Skipping all pictures, set down the lines of the listing from the first through the one with "interpreter certification procedures.83".

» **Exercise inputs**
================
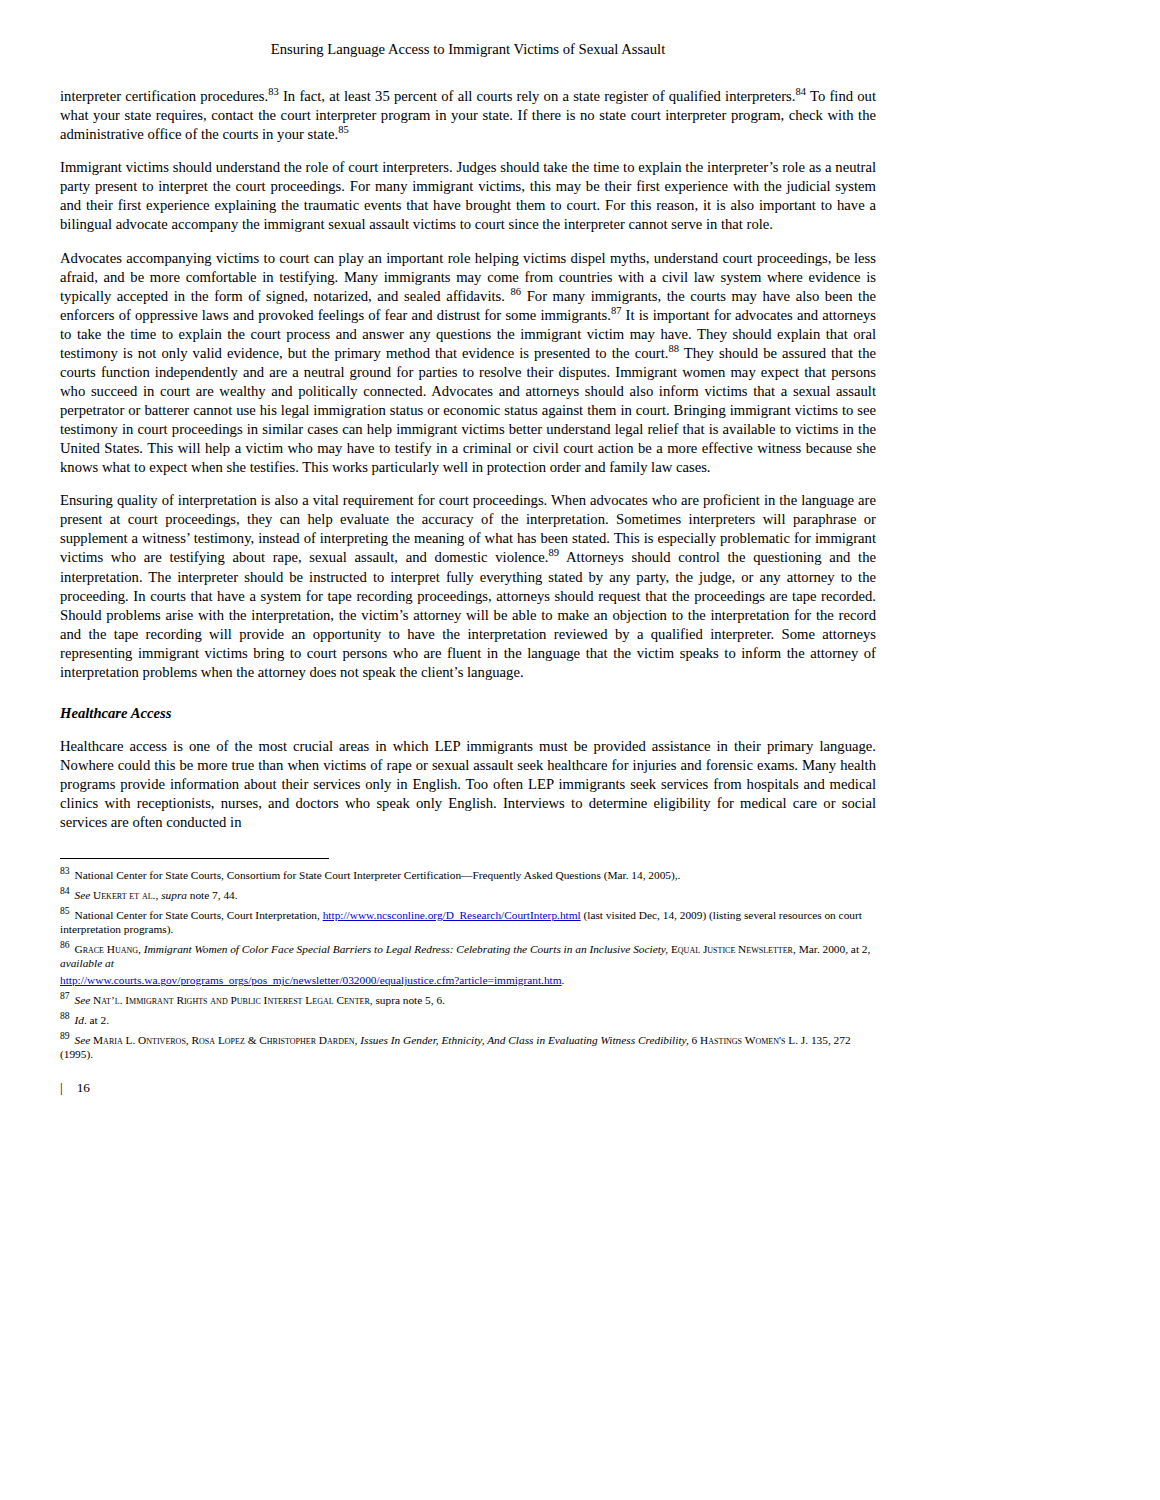Ensuring Language Access to Immigrant Victims of Sexual Assault
interpreter certification procedures.83 In fact, at least 35 percent of all courts rely on a state register of qualified interpreters.84 To find out what your state requires, contact the court interpreter program in your state. If there is no state court interpreter program, check with the administrative office of the courts in your state.85
Immigrant victims should understand the role of court interpreters. Judges should take the time to explain the interpreter’s role as a neutral party present to interpret the court proceedings. For many immigrant victims, this may be their first experience with the judicial system and their first experience explaining the traumatic events that have brought them to court. For this reason, it is also important to have a bilingual advocate accompany the immigrant sexual assault victims to court since the interpreter cannot serve in that role.
Advocates accompanying victims to court can play an important role helping victims dispel myths, understand court proceedings, be less afraid, and be more comfortable in testifying. Many immigrants may come from countries with a civil law system where evidence is typically accepted in the form of signed, notarized, and sealed affidavits. 86 For many immigrants, the courts may have also been the enforcers of oppressive laws and provoked feelings of fear and distrust for some immigrants.87 It is important for advocates and attorneys to take the time to explain the court process and answer any questions the immigrant victim may have. They should explain that oral testimony is not only valid evidence, but the primary method that evidence is presented to the court.88 They should be assured that the courts function independently and are a neutral ground for parties to resolve their disputes. Immigrant women may expect that persons who succeed in court are wealthy and politically connected. Advocates and attorneys should also inform victims that a sexual assault perpetrator or batterer cannot use his legal immigration status or economic status against them in court. Bringing immigrant victims to see testimony in court proceedings in similar cases can help immigrant victims better understand legal relief that is available to victims in the United States. This will help a victim who may have to testify in a criminal or civil court action be a more effective witness because she knows what to expect when she testifies. This works particularly well in protection order and family law cases.
Ensuring quality of interpretation is also a vital requirement for court proceedings. When advocates who are proficient in the language are present at court proceedings, they can help evaluate the accuracy of the interpretation. Sometimes interpreters will paraphrase or supplement a witness’ testimony, instead of interpreting the meaning of what has been stated. This is especially problematic for immigrant victims who are testifying about rape, sexual assault, and domestic violence.89 Attorneys should control the questioning and the interpretation. The interpreter should be instructed to interpret fully everything stated by any party, the judge, or any attorney to the proceeding. In courts that have a system for tape recording proceedings, attorneys should request that the proceedings are tape recorded. Should problems arise with the interpretation, the victim’s attorney will be able to make an objection to the interpretation for the record and the tape recording will provide an opportunity to have the interpretation reviewed by a qualified interpreter. Some attorneys representing immigrant victims bring to court persons who are fluent in the language that the victim speaks to inform the attorney of interpretation problems when the attorney does not speak the client’s language.
Healthcare Access
Healthcare access is one of the most crucial areas in which LEP immigrants must be provided assistance in their primary language. Nowhere could this be more true than when victims of rape or sexual assault seek healthcare for injuries and forensic exams. Many health programs provide information about their services only in English. Too often LEP immigrants seek services from hospitals and medical clinics with receptionists, nurses, and doctors who speak only English. Interviews to determine eligibility for medical care or social services are often conducted in
83 National Center for State Courts, Consortium for State Court Interpreter Certification—Frequently Asked Questions (Mar. 14, 2005),.
84 See Uekert et al., supra note 7, 44.
85 National Center for State Courts, Court Interpretation, http://www.ncsconline.org/D_Research/CourtInterp.html (last visited Dec, 14, 2009) (listing several resources on court interpretation programs).
86 Grace Huang, Immigrant Women of Color Face Special Barriers to Legal Redress: Celebrating the Courts in an Inclusive Society, Equal Justice Newsletter, Mar. 2000, at 2, available at
http://www.courts.wa.gov/programs_orgs/pos_mjc/newsletter/032000/equaljustice.cfm?article=immigrant.htm.
87 See Nat’l. Immigrant Rights and Public Interest Legal Center, supra note 5, 6.
88 Id. at 2.
89 See Maria L. Ontiveros, Rosa Lopez & Christopher Darden, Issues In Gender, Ethnicity, And Class in Evaluating Witness Credibility, 6 Hastings Women's L. J. 135, 272 (1995).
|16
================
» **Solution**
Ensuring Language Access to Immigrant Victims of Sexual Assault
interpreter certification procedures.83 In fact, at least 35 percent of all courts rely on a state register of qualified interpreters.84 To find out what your state requires, contact the court interpreter program in your state. If there is no state court interpreter program, check with the administrative office of the courts in your state.85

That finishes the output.